Sometimes, the LLM will get the wrong answer! (I’m vastly oversimplifying here, but the point is the same. Read the study for more details.)

If the system were truly reasoning, it should never get the second question wrong if it gets the first one right. The logic is identical. If however, the models aren’t reasoning but are simply matching patterns, then this result makes perfect sense. BTW this is exactly why LLMs struggle with math problems.

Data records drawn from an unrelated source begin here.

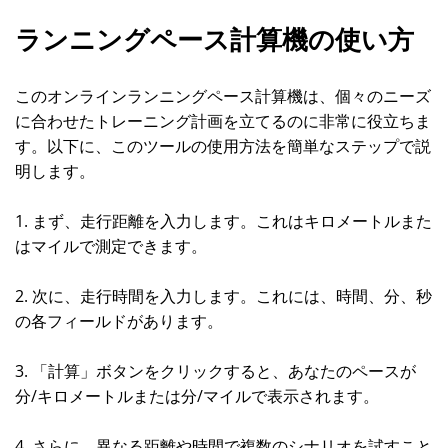
ランニングペース計算機の使い方
このオンラインランニングペース計算機は、個々のニーズ
に合わせたトレーニング計画を立てるのに非常に役立ちま
す。以下に、このツールの使用方法を簡単なステップで説
明します。
1. まず、走行距離を入力します。これはキロメートルまた
はマイルで測定できます。
2. 次に、走行時間を入力します。これには、時間、分、秒
の各フィールドがあります。
3. 「計算」ボタンをクリックすると、あなたのペースが
分/キロメートルまたは分/マイルで表示されます。
4. さらに、異なる距離や時間で複数のシナリオを試すこと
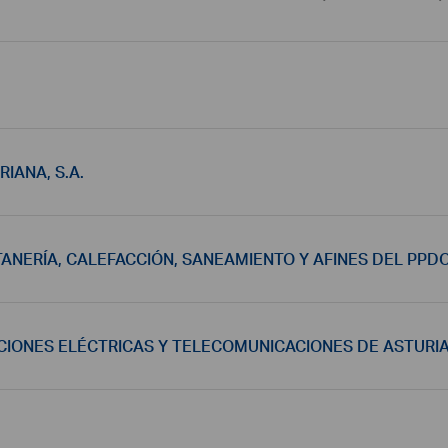
IANA, S.A.
ANERÍA, CALEFACCIÓN, SANEAMIENTO Y AFINES DEL PPD
CIONES ELÉCTRICAS Y TELECOMUNICACIONES DE ASTURI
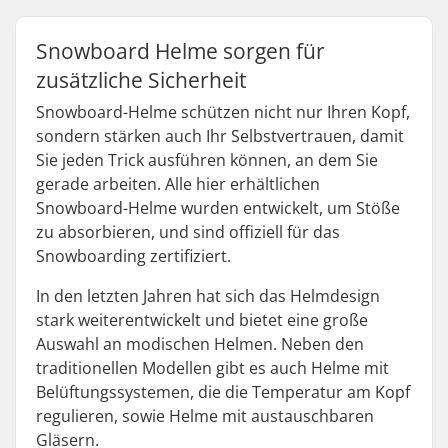
Snowboard Helme sorgen für
zusätzliche Sicherheit
Snowboard-Helme schützen nicht nur Ihren Kopf,
sondern stärken auch Ihr Selbstvertrauen, damit
Sie jeden Trick ausführen können, an dem Sie
gerade arbeiten. Alle hier erhältlichen
Snowboard-Helme wurden entwickelt, um Stöße
zu absorbieren, und sind offiziell für das
Snowboarding zertifiziert.
In den letzten Jahren hat sich das Helmdesign
stark weiterentwickelt und bietet eine große
Auswahl an modischen Helmen. Neben den
traditionellen Modellen gibt es auch Helme mit
Belüftungssystemen, die die Temperatur am Kopf
regulieren, sowie Helme mit austauschbaren
Gläsern.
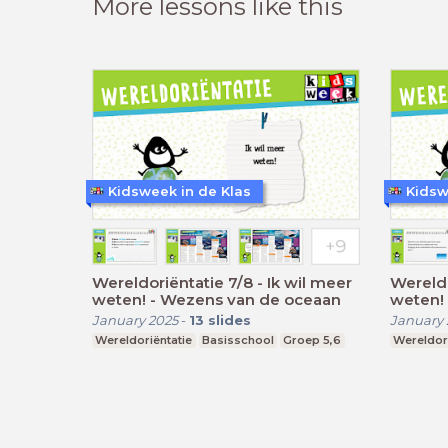
More lessons like this
Kidsweek in de Klas
Kidsw
Wereldoriëntatie 7/8 - Ik wil meer
Wereldo
weten! - Wezens van de oceaan
weten!
January 2025
-
13
slides
January 
Wereldoriëntatie
Basisschool
Groep 5,6
Wereldori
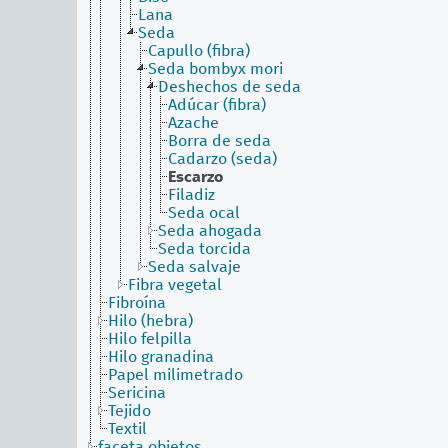
Lana
Seda
Capullo (fibra)
Seda bombyx mori
Deshechos de seda
Adúcar (fibra)
Azache
Borra de seda
Cadarzo (seda)
Escarzo
Filadiz
Seda ocal
Seda ahogada
Seda torcida
Seda salvaje
Fibra vegetal
Fibroína
Hilo (hebra)
Hilo felpilla
Hilo granadina
Papel milimetrado
Sericina
Tejido
Textil
faceta objetos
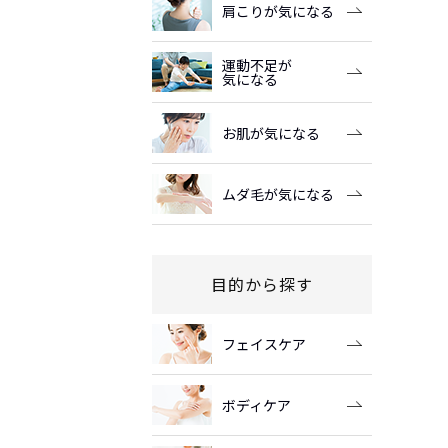
肩こりが気になる
運動不足が
気になる
お肌が気になる
ムダ毛が気になる
目的から探す
フェイスケア
ボディケア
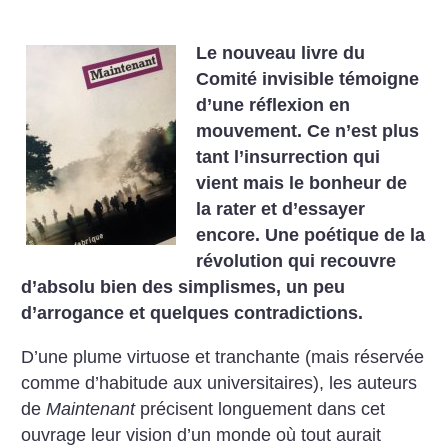
Le nouveau livre du
Comité invisible témoigne
d’une réflexion en
mouvement. Ce n’est plus
tant l’insurrection qui
vient mais le bonheur de
la rater et d’essayer
encore. Une poétique de la
révolution qui recouvre
d’absolu bien des simplismes, un peu
d’arrogance et quelques contradictions.
D’une plume virtuose et tranchante (mais réservée
comme d’habitude aux universitaires), les auteurs
de
Maintenant
précisent longuement dans cet
ouvrage leur vision d’un monde où tout aurait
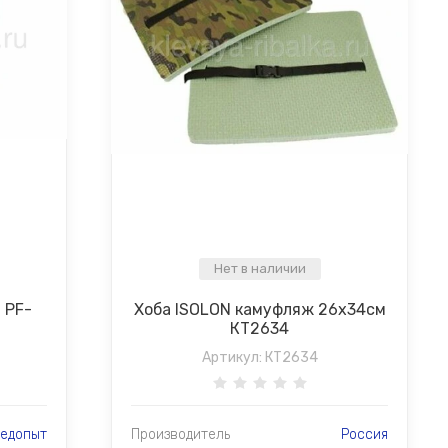
Нет в наличии
 PF-
Хоба ISOLON камуфляж 26х34см
КТ2634
Артикул:
КТ2634
едопыт
Производитель
Россия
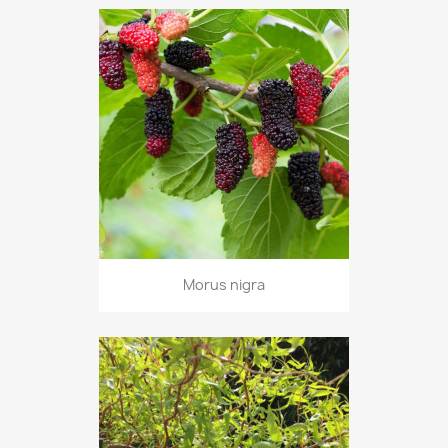
Morus nigra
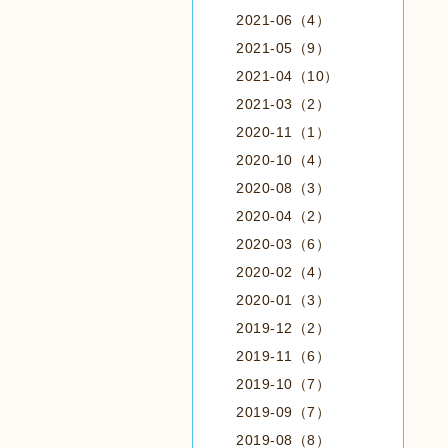
2021-06（4）
2021-05（9）
2021-04（10）
2021-03（2）
2020-11（1）
2020-10（4）
2020-08（3）
2020-04（2）
2020-03（6）
2020-02（4）
2020-01（3）
2019-12（2）
2019-11（6）
2019-10（7）
2019-09（7）
2019-08（8）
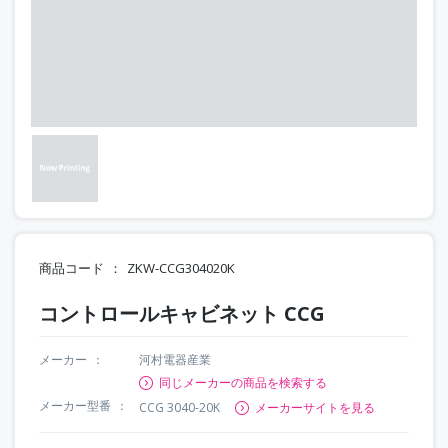
商品コード
ZKW-CCG304020K
コントロールキャビネット CCG
メーカー
河村電器産業
同じメーカーの商品を検索する
メーカー型番
CCG 3040-20K
メーカーサイトを見る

And the newer “chain of thought” models don’t solve this. In fact, in a 2025 paper by Palodi et al., they show that there is no correlation between the complexity of the problem and the length of “thought” that the LLM uses! You would expect that a question like “what color is the sky?” would require a much shorter chain of thought than “what is the airspeed of a laden swallow?” but that is not the case. Again, this is exactly what you would expect if the model isn’t reasoning but is just matching patterns.

LLMs rationalize

Remember what I said about not being surprised when you get an answer? That applies to “reasoning” as well. Never be surprised that an LLM can produce a chain of thought that seems to make sense. In Turpin et al. (2023), they show that by telling the model that “I think the answer is C,” the model tends to produce a chain of thought that supports that answer, even if the answer is wrong. This is a form of rationalization. The model isn’t actually reasoning to arrive at the answer, it’s just generating a plausible explanation for the answer it chose base on probability.

So what is it then?

I think the critical thing to remember about LLMs that is different from any other software you’re familiar with is that they are non-deterministic. That means, when you tell it “A” you get “B” as an output. But sometimes, you might get “C,” or “D,” etc… You can’t be sure what you’re going to get. So the model is mainly taking a guess at what the output should be based on the patterns it has seen before. It’s simply a somewhat randomized token predictor.

What should we call it?

We need a new short hand for these things that isn’t AI. Here’s a few suggestions I came up with:

“Probabilistic Token Generator” (PTG) - This is technically accurate but not very catchy.
“Heuristic Token Predictor” (HTP) - See above.
“Rogue-bots” (RB) - They’re robots but you can’t always predict what they’ll do.

This ship has probably sailed already. But do me a favor and at least say LLMs.